Nearly 200 attend Respect for Women March in Pictou
© CHRISTOPHER CAMERON - THE NEWS
The Knights of Columbus lead the second annual Respect for Women March out of the deCoste Centre on Sunday afternoon. Roughly 150 to 200 people attended the march that began at the deCoste Centre before returning after a walk through downtown Pictou. The goal of the event is to raise awareness of violence against women and family violence.
PICTOU – Rehtaeh Parsons could have been anyone’s daughter, granddaughter or niece.
That was just part of the message her great aunt Carolyn Vienneau conveyed prior to the second annual Respect for Women March held in Pictou on Sunday afternoon.
The walk began in 2012 through the Knights of Columbus New Glasgow Council 1667 in memory of Amber Kirwan. This year it was held by Council 8608 of Pictou in memory of Rehtaeh Parsons, a Halifax teen who committed suicide last month after she was allegedly sexually assaulted and cyberbullied.
Vienneau, from Pictou, said she believes these marches are important to raising awareness and helping to stop violence against women. She wasn’t able to attend last year’s march, but said seeing the group in attendance on Sunday shows how many people want violence of any kind against women to stop.
“Seeing so many people out today has been great,” she said. “I think having women and men fighting together against violence against women shows the kind people that are out there and how much they care.”
She continued, discussing the cyberbullying that Parsons had to deal with, stating that social media and cellphones greatly increase the impact of cyberbullying on young people.
“These people are profoundly impacted by the isolation and shame associated with this criminal activity,” said Vienneau. “If we saw 100 or more children in a playground picking on one person and constantly picking on them, we would certainly step forward and do something, but in the case of cyberbullying you don’t see them. We don’t know about it, so we can’t step up and stop it. We do know about it now and do have to make a stand against cyberbullying.

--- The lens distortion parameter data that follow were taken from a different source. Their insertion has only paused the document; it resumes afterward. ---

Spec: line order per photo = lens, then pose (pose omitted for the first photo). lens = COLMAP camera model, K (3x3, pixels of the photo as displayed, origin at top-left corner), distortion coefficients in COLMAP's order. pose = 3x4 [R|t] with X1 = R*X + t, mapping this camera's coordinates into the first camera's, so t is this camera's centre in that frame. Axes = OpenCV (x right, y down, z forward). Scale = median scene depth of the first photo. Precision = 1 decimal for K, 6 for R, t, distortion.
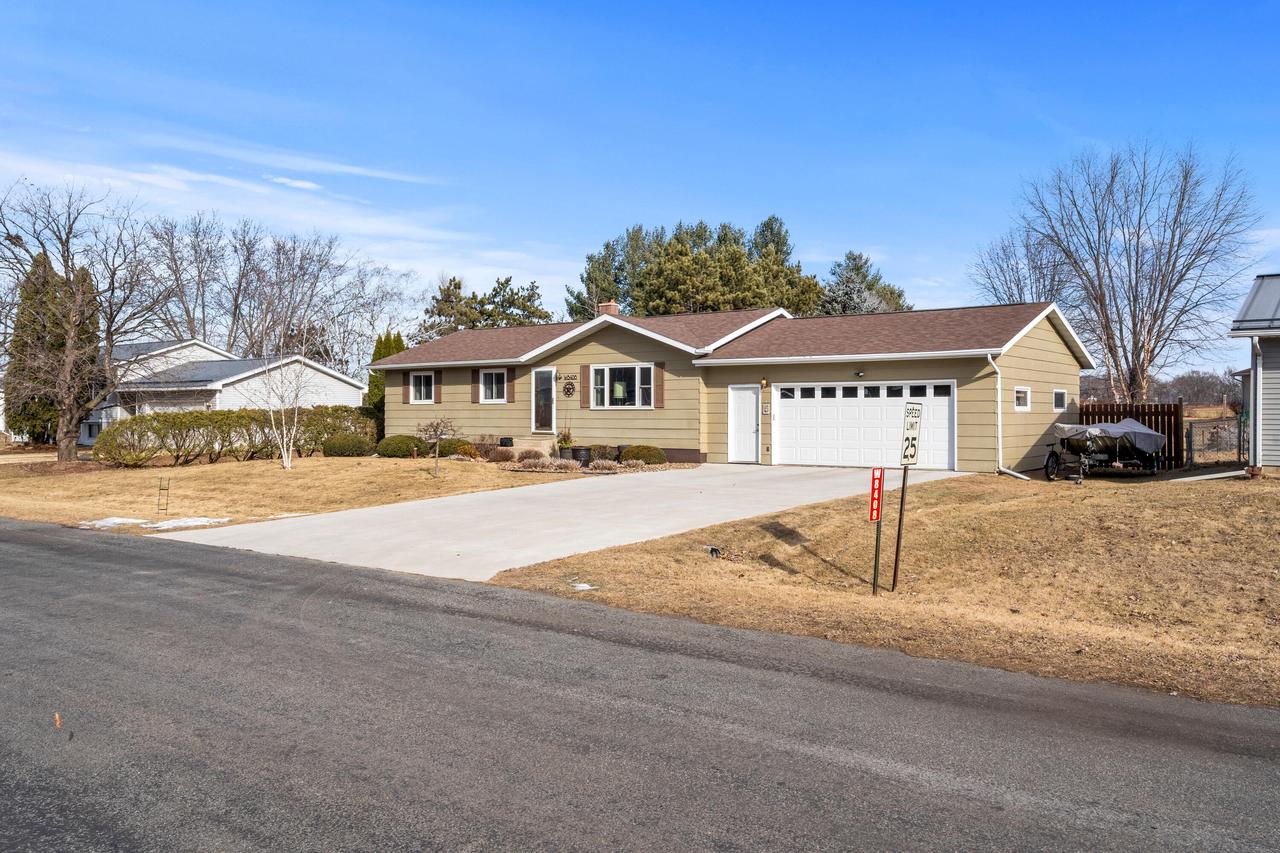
lens RADIAL K [[1005.4, 0, 640.0], [0, 1005.4, 426.5], [0, 0, 1]] dist [-0.004769, -0.003188]
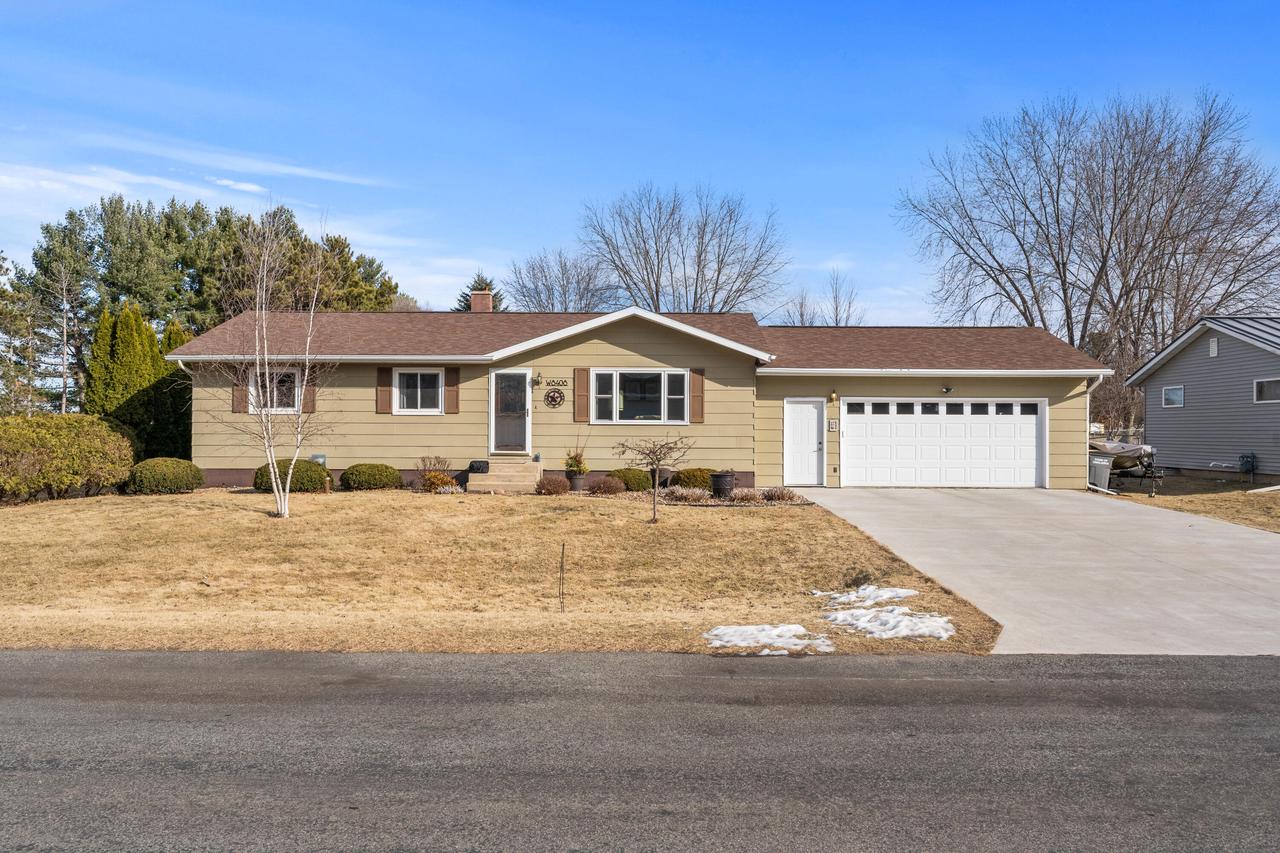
lens RADIAL K [[1005.4, 0, 640.0], [0, 1005.4, 426.5], [0, 0, 1]] dist [-0.004769, -0.003188]
pose [[0.806071, 0.006087, 0.591788, -0.496934], [0.002260, 0.999908, -0.013364, -0.004389], [-0.591815, 0.012110, 0.805983, 0.341940]]
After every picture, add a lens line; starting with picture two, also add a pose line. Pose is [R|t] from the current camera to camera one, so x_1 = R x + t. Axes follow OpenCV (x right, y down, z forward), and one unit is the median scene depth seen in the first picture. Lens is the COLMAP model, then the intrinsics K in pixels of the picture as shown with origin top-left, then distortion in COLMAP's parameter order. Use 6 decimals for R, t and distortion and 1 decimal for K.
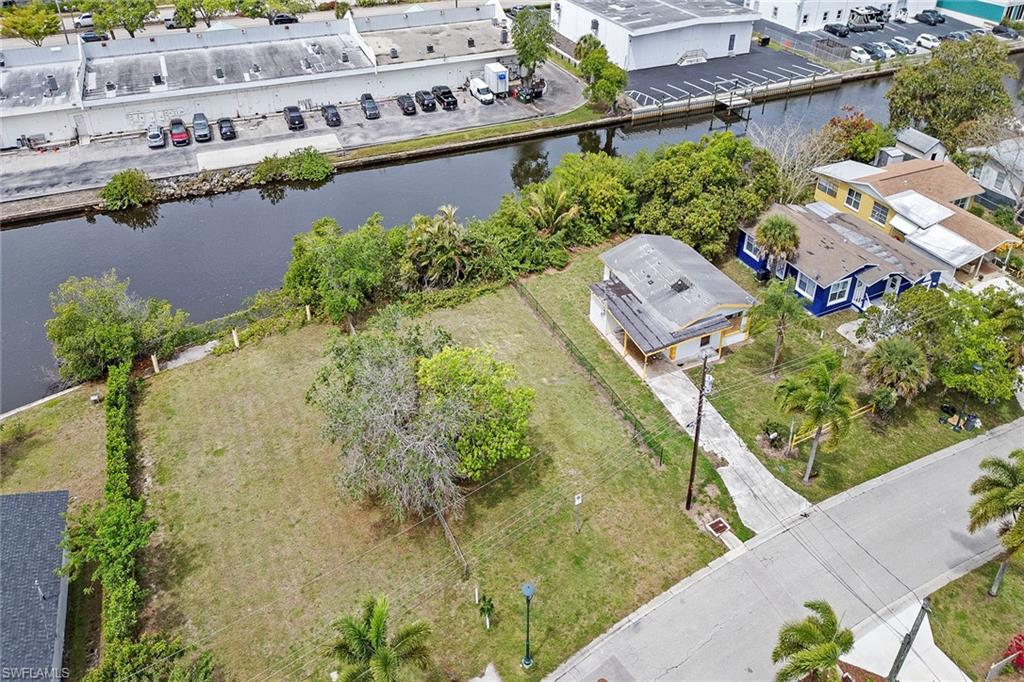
lens RADIAL K [[724.9, 0, 504.6], [0, 724.9, 247.9], [0, 0, 1]] dist [0.107466, -0.132926]
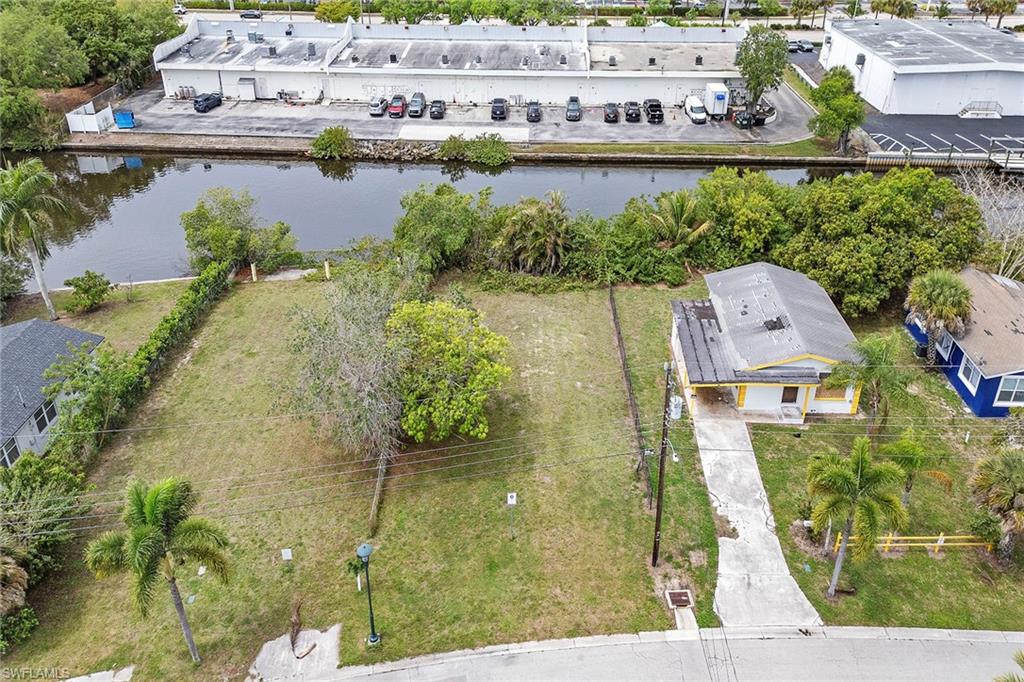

“Cyberbulling is something you can’t see happening or how much it hurts the person it’s happening to.”
Although the march’s aim is to eventually have no violence against or abuse of women, it’s also to raise awareness of programs available to those that have suffered from abuse. While walking during the march, Vienneau said helping those that have suffered from abuse is just as important as trying to end all abuse against women.
“She (Rehtaeh) was very talented and was born to be extraordinaire,” said Vienneau. “She was an artist and spent three days with me last summer down at the trailer, painting every single moment to try to help with the healing process. Our whole family reached out to her, but she was in such a dark place and so angry that she just couldn’t get out of that dark place no matter what we would try to do.
“Rehtaeh wanted to speak out a year ago, but didn’t because of the bullying. Now we will for her because they can’t hurt her now.”